Amassing Second-Mortgage Notes

Heritage Pacific had no trouble finding plenty of so-called non-performing second mortgages for sale. During the recent real estate boom, an estimated 25 percent of house buyers took on a second mortgage rather than make a down payment, according to a 2007 Federal Reserve study.

A giant foreclosure wave swept hundreds of thousands of Californians from their homes. They often left behind second-mortgage loans that looked uncollectible and worthless.

While lenders can sell foreclosed properties and keep the proceeds, in California theycan’t pursue borrowers if the sale falls short of the amount owed. Foreclosure also takes away most of the legal tools for creditors to seek payments on second mortgages.

That’s where Heritage Pacific has stepped in.

Rather than shy away from seemingly worthless second-mortgage notes, Heritage Pacific spent millions of dollars to assemble an inventory of at least 40,000 second-mortgage notes, according to interviews with company executives and deposition testimony.

Fraud accusations against former homeowners became Heritage Pacific’s tactic for restoring value to its second-mortgage notes. California law gives a lender that can prove that a borrower fraudulently obtained a loan for more than $150,000 the right to sue. A creditor also may allege fraud to prevent a debt from being erased in bankruptcy.

Abdelfattah, a 52-year-old naturalized American who was born in Egypt, said it wasn’t fraud, but a steep drop in his income as a sales manager at a local Honda dealership, that caused him to fall behind on his monthly house payments of $5,000.

In 2008, the holder of his first mortgage foreclosed on the three-bedroom, 1,170-square-foot Santa Clara house that he had purchased in 2005 for $675,000.

But to his chagrin, Abdelfattah found that foreclosure didn’t end his house-related financial woes. As the summer of 2009 faded, he started getting collection calls from two or three individuals representing Heritage Pacific. They wanted him to pay a portion of the $135,000 balance they said he still owed on the second-mortgage loan he had used in his house purchase.

The callers were “really annoying,” Abdelfattah said. One was “really aggressive, cursing on the phone.” They accused him of never having lived in the house. They sent him a letter asking him to verify his income, and another titled, “Demand for Payment of Outstanding Debt.”

In May 2010, Heritage Pacific named Abdelfattah in a lawsuit that claimed that he had used fraud to obtain a second mortgage. But on March 19, a Santa Clara County Superior Court judge threw out the company’s claim against Abdelfattah because the alleged fraud had involved a loan for less than $150,000.

Abdelfattah, who wants to buy a house, was only somewhat relieved: “They are not able to sue me, but (Heritage Pacific’s claim) still affects my credit.” Abdelfattah’s countersuit alleging violations of debt-collection law by Heritage Pacific is scheduled for a jury trial in July.

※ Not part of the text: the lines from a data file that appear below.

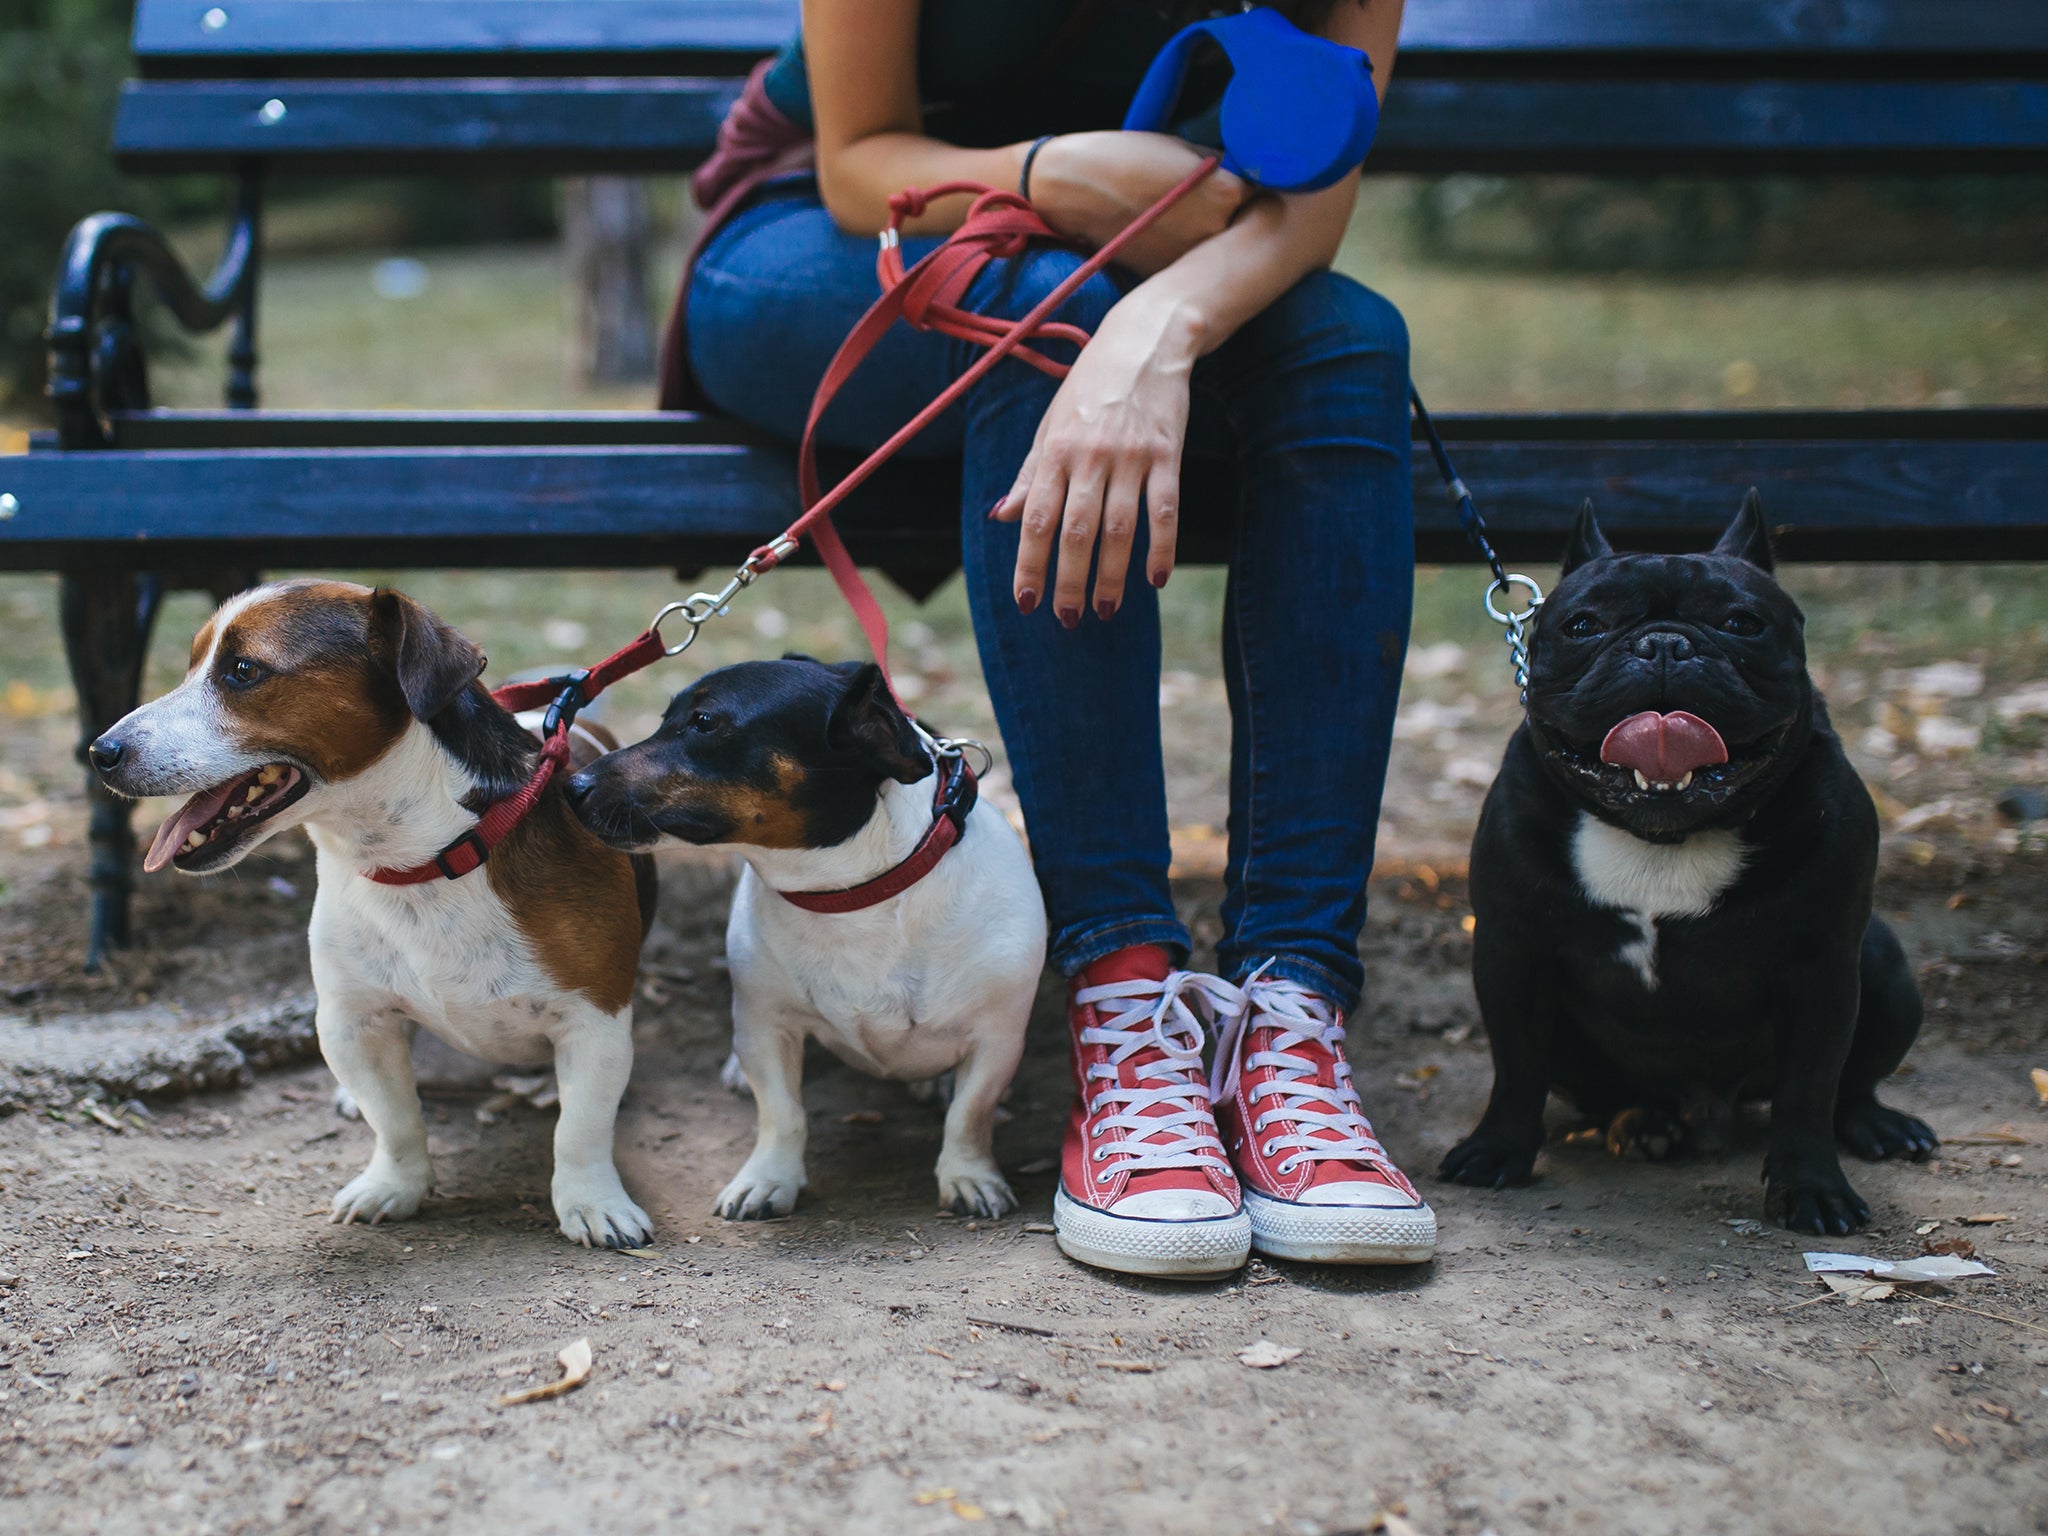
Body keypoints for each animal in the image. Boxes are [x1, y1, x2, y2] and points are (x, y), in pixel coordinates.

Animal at [92, 581, 655, 1253]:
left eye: (243, 670)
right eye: (191, 666)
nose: (100, 752)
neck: (425, 862)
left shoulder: (594, 1021)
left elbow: (580, 1130)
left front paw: (592, 1201)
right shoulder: (351, 1021)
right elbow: (395, 1120)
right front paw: (396, 1185)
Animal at [561, 663, 1040, 1228]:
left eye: (704, 722)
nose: (570, 785)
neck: (851, 897)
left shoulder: (997, 1040)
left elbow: (971, 1114)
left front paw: (969, 1176)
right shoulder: (766, 1028)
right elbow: (783, 1114)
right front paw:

Heritage Pacific declined to comment on the details of Abdelfattah’s or other individual cases, but said, “Any court rulings against Heritage Pacific Financial will be appealed to the California Court of Appeals as soon as it is possible to do so.”

Heritage Pacific can ignore the prohibition on pursuing fraud claims related to loans for less than $150,000 because it still can get default judgments and out-of-court settlements from some defendants, said Kennedy, the attorney in the civil action.

As a practical matter, he added, “the law only applies to people who are in a position to defend themselves.”